En ese trajín de Angelina, estuvo presente toda la comunidad que dio fe del prodigioso invento y del exquisito sabor

de la golosina. Por decisión unánime, aprobaron que se le obsequiara al jerarca eclesiástico.

Tal como lo había anunciado la superiora, llegó el obispo al convento de Santa Rosa de Lima. Fue agasajado con las mejores viandas elaboradas en la cocina, y al terminar el festín, se le dio camote.

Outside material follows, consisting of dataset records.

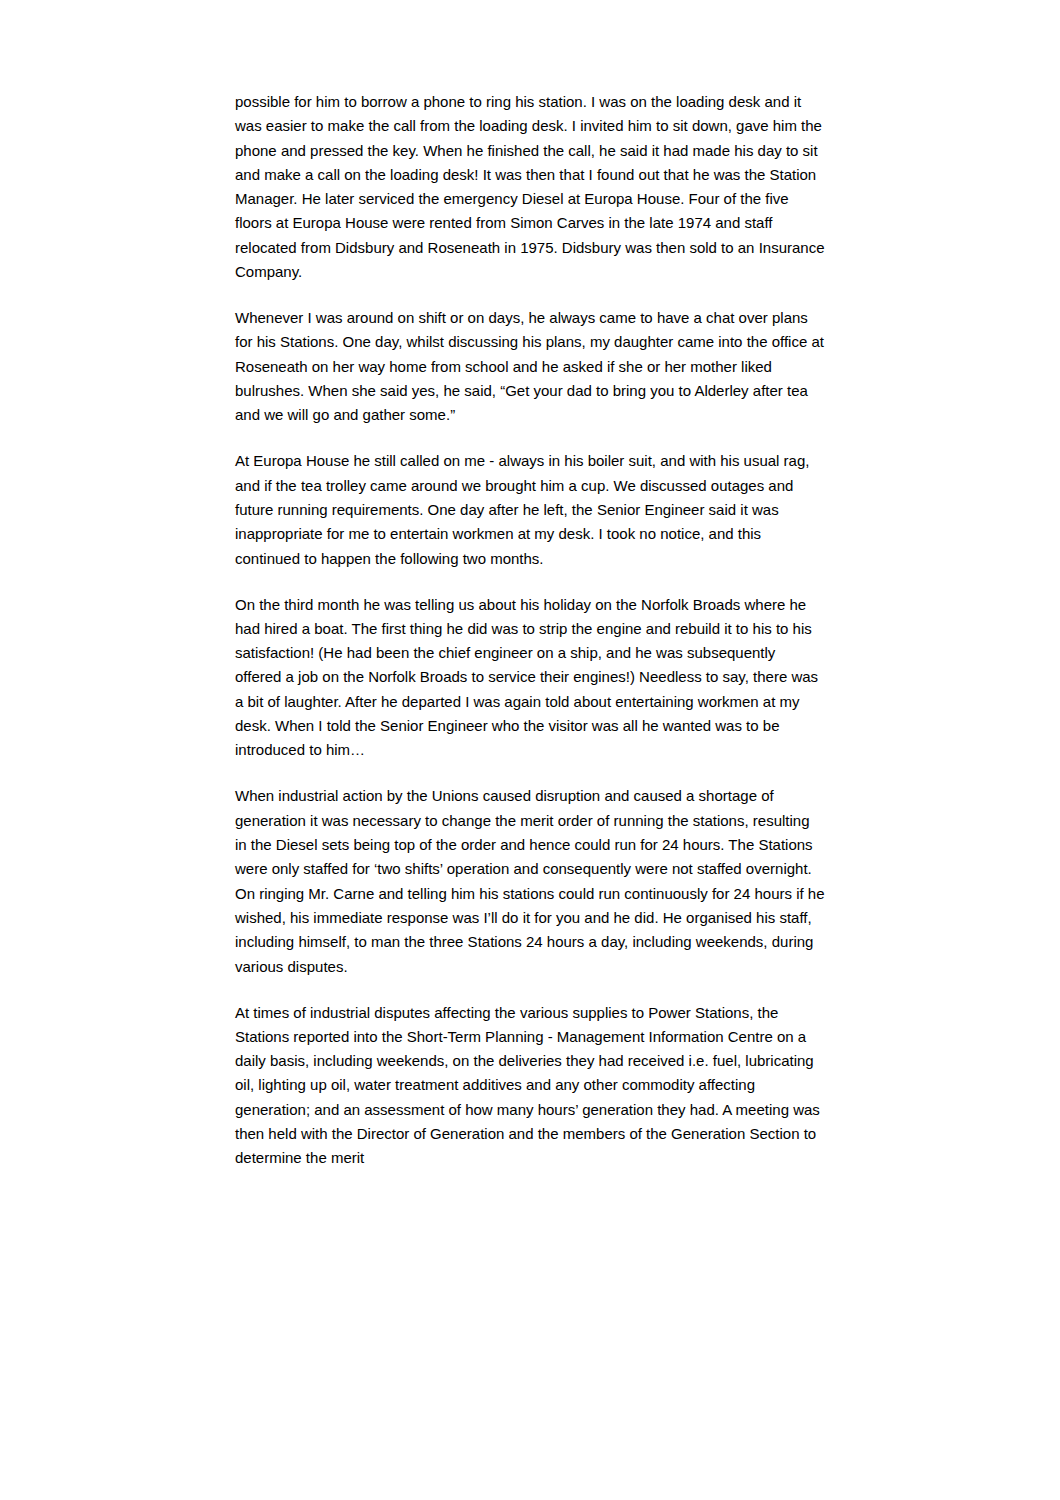possible for him to borrow a phone to ring his station. I was on the loading desk and it was easier to make the call from the loading desk. I invited him to sit down, gave him the phone and pressed the key. When he finished the call, he said it had made his day to sit and make a call on the loading desk! It was then that I found out that he was the Station Manager. He later serviced the emergency Diesel at Europa House. Four of the five floors at Europa House were rented from Simon Carves in the late 1974 and staff relocated from Didsbury and Roseneath in 1975. Didsbury was then sold to an Insurance Company.
Whenever I was around on shift or on days, he always came to have a chat over plans for his Stations. One day, whilst discussing his plans, my daughter came into the office at Roseneath on her way home from school and he asked if she or her mother liked bulrushes. When she said yes, he said, “Get your dad to bring you to Alderley after tea and we will go and gather some.”
At Europa House he still called on me - always in his boiler suit, and with his usual rag, and if the tea trolley came around we brought him a cup. We discussed outages and future running requirements. One day after he left, the Senior Engineer said it was inappropriate for me to entertain workmen at my desk. I took no notice, and this continued to happen the following two months.
On the third month he was telling us about his holiday on the Norfolk Broads where he had hired a boat. The first thing he did was to strip the engine and rebuild it to his to his satisfaction! (He had been the chief engineer on a ship, and he was subsequently offered a job on the Norfolk Broads to service their engines!) Needless to say, there was a bit of laughter. After he departed I was again told about entertaining workmen at my desk. When I told the Senior Engineer who the visitor was all he wanted was to be introduced to him…
When industrial action by the Unions caused disruption and caused a shortage of generation it was necessary to change the merit order of running the stations, resulting in the Diesel sets being top of the order and hence could run for 24 hours. The Stations were only staffed for ‘two shifts’ operation and consequently were not staffed overnight. On ringing Mr. Carne and telling him his stations could run continuously for 24 hours if he wished, his immediate response was I’ll do it for you and he did. He organised his staff, including himself, to man the three Stations 24 hours a day, including weekends, during various disputes.
At times of industrial disputes affecting the various supplies to Power Stations, the Stations reported into the Short-Term Planning - Management Information Centre on a daily basis, including weekends, on the deliveries they had received i.e. fuel, lubricating oil, lighting up oil, water treatment additives and any other commodity affecting generation; and an assessment of how many hours’ generation they had. A meeting was then held with the Director of Generation and the members of the Generation Section to determine the merit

Desde ese día, Angelina fue considerada, distinguida y mimada en el convento de Santa Rosa de Lima, motivo por el que nunca regresó al convento de Santa Inés.

Sin vocación de monja

Como era de esperarse, Angelina tampoco se quedó en el convento de Santa Rosa de Lima porque no tenía vocación de monja contemplativa.

Estuvo ahí hasta que un buen día, se casó con un apuesto caballero, a quien le dio muchos hijos y juntos formaron un hogar feliz. Ambos tenían un pequeño obrador de dulces que vendían en un establecimiento junto al convento de Santa Clara.

El producto predilecto y más vendible del establecimiento, era el camote de su invento, que entregaban en cajitas de cartón con una etiqueta que ostentaba la leyenda: “Camotes de Santa Clara”.

Dicen que el establecimiento es uno de los primeros que hubo en la conocida Calle de los Dulces en Puebla (6 Oriente, centro) y aun hasta la fecha la receta de la indomable Angelina sigue agasajando paladares de propios y extraños.